Auteur : Lukas Dhont, né en 1991, est un réalisateur et scénariste belge. Il rêve de devenir danseur durant l’enfance mais c’est vers la réalisation qu’il se tourne lors de ses études supérieures. Diplômé de l’Académie royale des beaux-arts de Gand en Belgique, il signe ses premiers courts-métrages dès 2012 et se fait notamment remarquer avec Corps perdu et L’Infini, deux œuvres qui portent en elles des thèmes qui lui sont chers, comme l’identité, la transformation et la différence, qu’il va continuer à explorer dans son cinéma lors de son passage au long métrage. C’est en 2016 qu’il se lance dans le développement de son premier long au sein de la Résidence de la Cinéfondation. Sorti en 2018, Girl (voir la fiche du 25 octobre 2018) suit le parcours d’une adolescente, née dans le corps d’un garçon, qui rêve de devenir danseuse étoile. Le film obtient la Caméra d’or et le prix d’interprétation Un Certain Regard au Festival de Cannes, ainsi que la Queer Palm et le prix FIPRESCI. Son second film, Close est sélectionné en compétition officielle au Festival de Cannes 2022 et remporte le Grand Prix.

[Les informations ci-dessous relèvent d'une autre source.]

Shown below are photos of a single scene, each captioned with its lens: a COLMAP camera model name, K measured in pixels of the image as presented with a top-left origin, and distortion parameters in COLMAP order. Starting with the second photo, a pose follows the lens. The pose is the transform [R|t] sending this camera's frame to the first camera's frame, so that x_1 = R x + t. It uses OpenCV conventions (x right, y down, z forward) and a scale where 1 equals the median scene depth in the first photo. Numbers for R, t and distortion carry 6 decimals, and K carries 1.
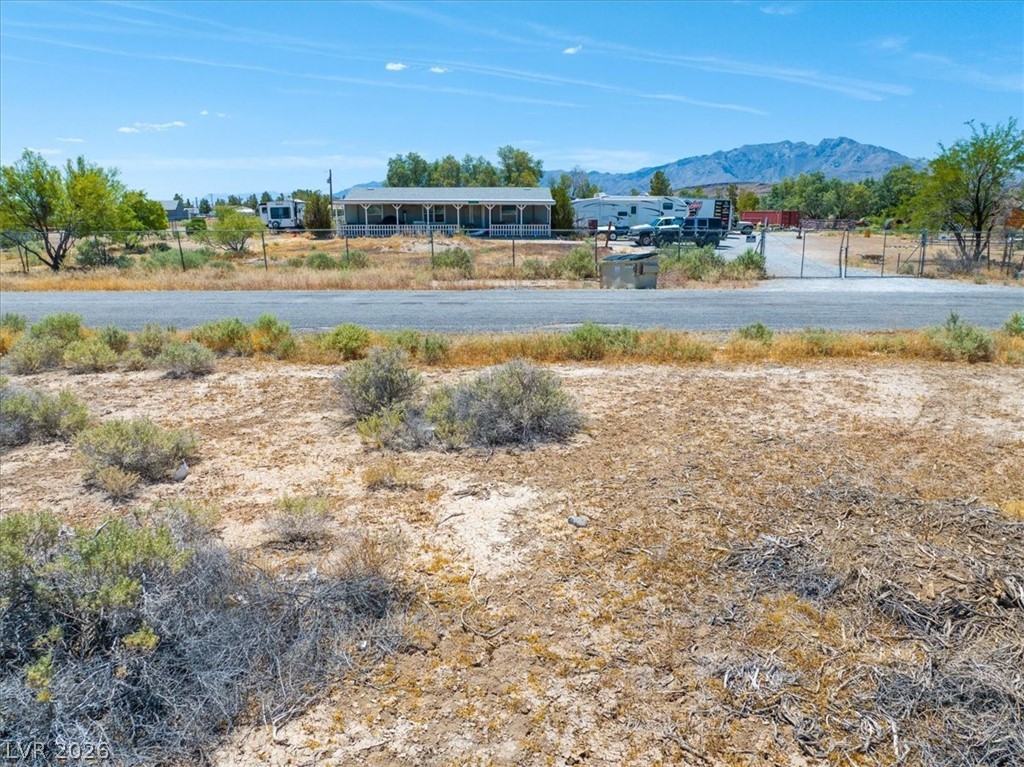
lens RADIAL K [[730.2, 0, 515.7], [0, 730.2, 379.4], [0, 0, 1]] dist [-0.047016, 0.018462]
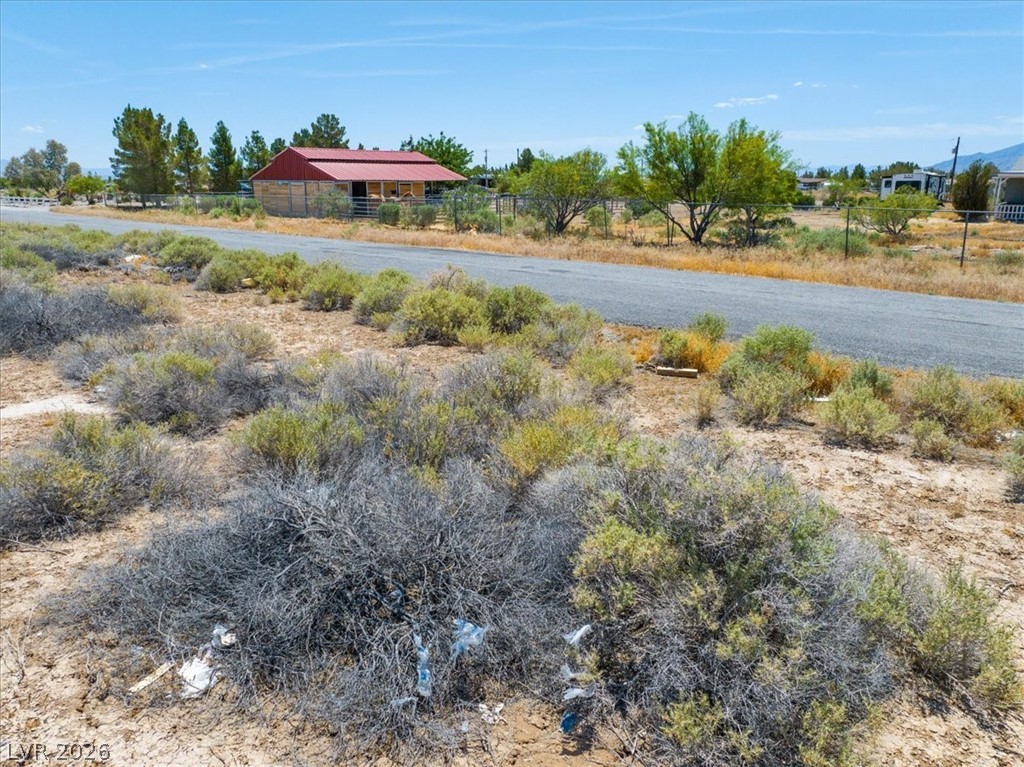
lens RADIAL K [[719.9, 0, 511.7], [0, 719.9, 384.1], [0, 0, 1]] dist [-0.046823, 0.018838]
pose [[0.738420, 0.186059, -0.648166, -0.179071], [-0.156539, 0.982222, 0.103615, -0.032936], [0.655921, 0.024952, 0.754417, 0.148338]]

Interprètes : Eden Dambrine (Léo), Gustav De Waele (Rémi), Léa Drucker (Nathalie), Emilie Dequenne (Sophie).
Résumé : Léo et Rémi ont 13 ans et sont amis depuis toujours. Le regard des autres avec leurs préjugés va les séparer et changer leur vie.

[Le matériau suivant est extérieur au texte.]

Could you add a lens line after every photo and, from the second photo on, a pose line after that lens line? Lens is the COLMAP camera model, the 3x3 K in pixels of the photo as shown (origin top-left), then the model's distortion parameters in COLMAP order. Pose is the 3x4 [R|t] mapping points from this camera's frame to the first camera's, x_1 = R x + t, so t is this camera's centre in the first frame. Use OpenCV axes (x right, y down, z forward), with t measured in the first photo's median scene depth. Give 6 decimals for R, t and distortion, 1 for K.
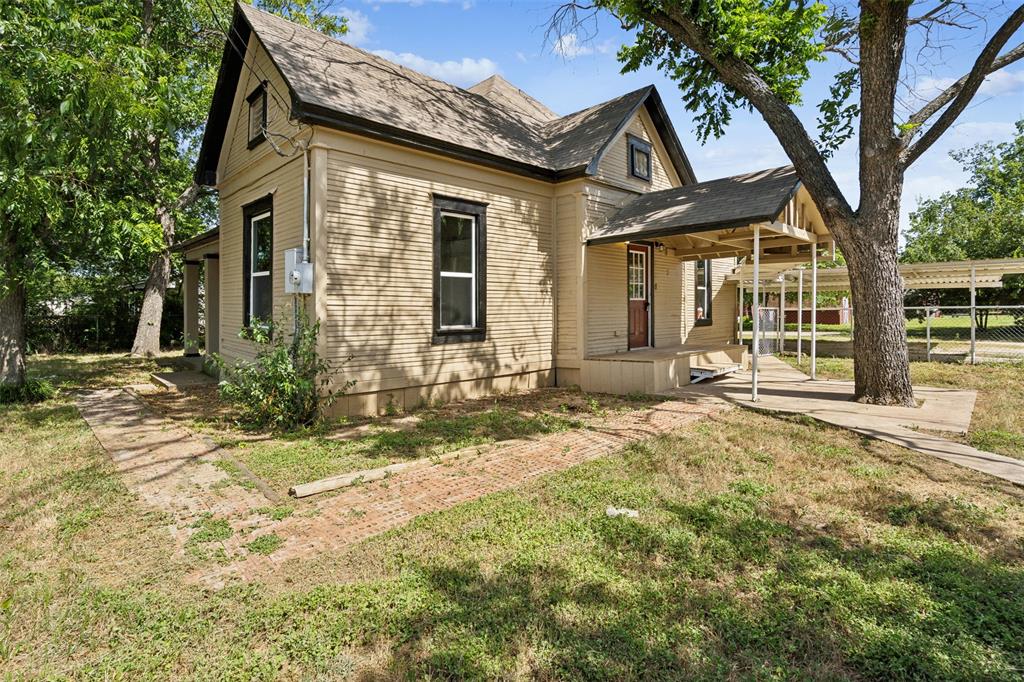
lens RADIAL K [[507.9, 0, 510.1], [0, 507.9, 317.9], [0, 0, 1]] dist [-0.018069, 0.000693]
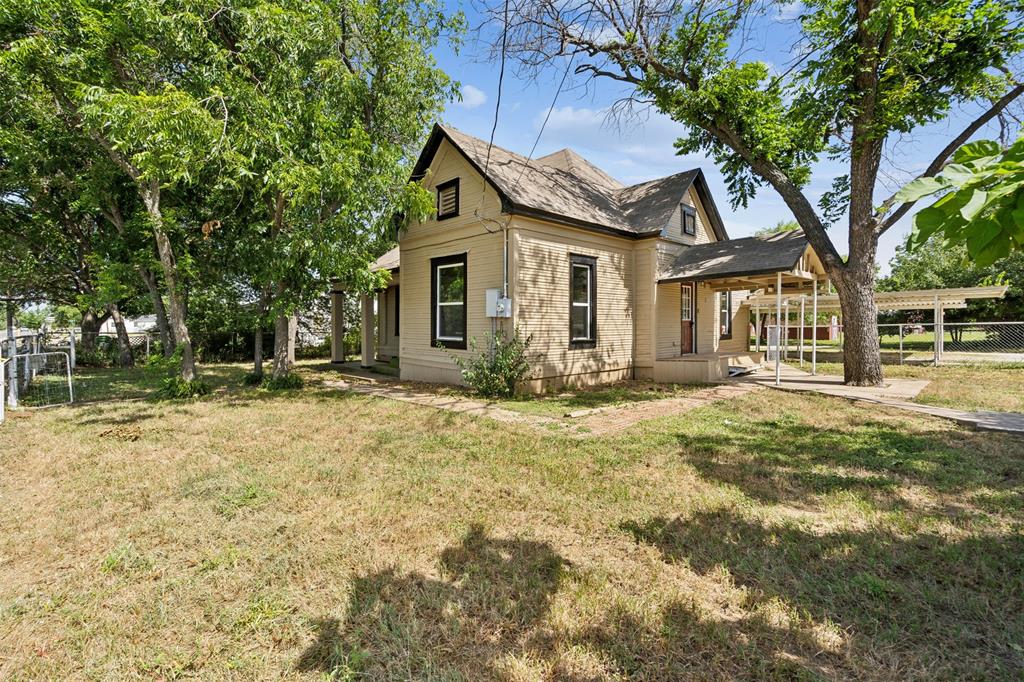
lens RADIAL K [[483.8, 0, 512.0], [0, 483.8, 341.0], [0, 0, 1]] dist [0.037880, -0.000271]
pose [[0.999955, -0.002985, 0.008964, -0.310500], [0.002907, 0.999958, 0.008700, 0.011662], [-0.008990, -0.008673, 0.999922, -0.445745]]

Analyse : Un film d’une délicatesse et d’une douceur infinies, filmé à hauteur d’enfant par un réalisateur qui pour son second film creuse encore les désirs, l’insouciance, les affres de l’enfance quand elle est à la charnière de l’adolescence. Il met en scène ici deux adolescents de 13 ans, Léo et Rémi, qui vivent une belle relation fusionnelle comme il peut en exister chez les adolescents. Ils ne se quittent pas, partagent les mêmes loisirs, les mêmes jeux, souvent le même lit, bref, ils sont inséparables, avec une tendresse qui aux yeux d’un adulte pourrait paraître ambigüe, mais pas aux leurs dans l’innocence de leur âge. « C’est l’âge où les adolescents peuvent être fusionnels sans qu’il soit pour autant question de sexualité » nous dit l’auteur. Et précisément, lorsqu’à l’école, lieu du savoir mais aussi de tous les préjugés et cruautés dont peuvent être capables les enfants, la réflexion d’une élève les renvoie au modèle de masculinité que la société attend d’eux, c’est la fêlure qui conduira au drame. Rémi ne comprend pas l’attitude soudaine distante de Léo qui de son côté, voulant affirmer son identité, tente de se rapprocher des éléments les plus « virils » de la classe, notamment ceux qui font du hockey sur glace. Les non-dits, les rejets, remplacent désormais les rires et les joies partagées. Avec grâce et pudeur, dans une mise en scène sobre, fluide et élégante, le réalisateur aborde le moment charnière où l’enfant bascule vers l’adolescence en abandonnant les jeux d’enfant et en perdant une partie de son innocence. Il sonde aussi le sentiment de responsabilité ou de culpabilité qu’il semble avoir éprouvé lui-même dans son enfance. Léo est rongé par la honte et la culpabilité. Le réalisateur a l’habileté d’éviter le sentimentalisme, les clichés sur l’enfance, la lourdeur sur les sentiments éprouvés par Léo. Les non-dits, les cadrages sur les regards et les visages, mettent davantage en valeur le langage corporel cher au réalisateur qui a rêvé d’être danseur avant que d’être cinéaste. Un casting d’une grande qualité, une belle écriture, une formidable lumière du directeur de la photo Frank Van den Eeden sur la nature de cette fin d’été, confirment le talent de Lukas Dhont qui nous offre un magnifique film, très attachant, qui a largement mérité son Grand prix à Cannes, prix prestigieux, juste après la Palme d’Or.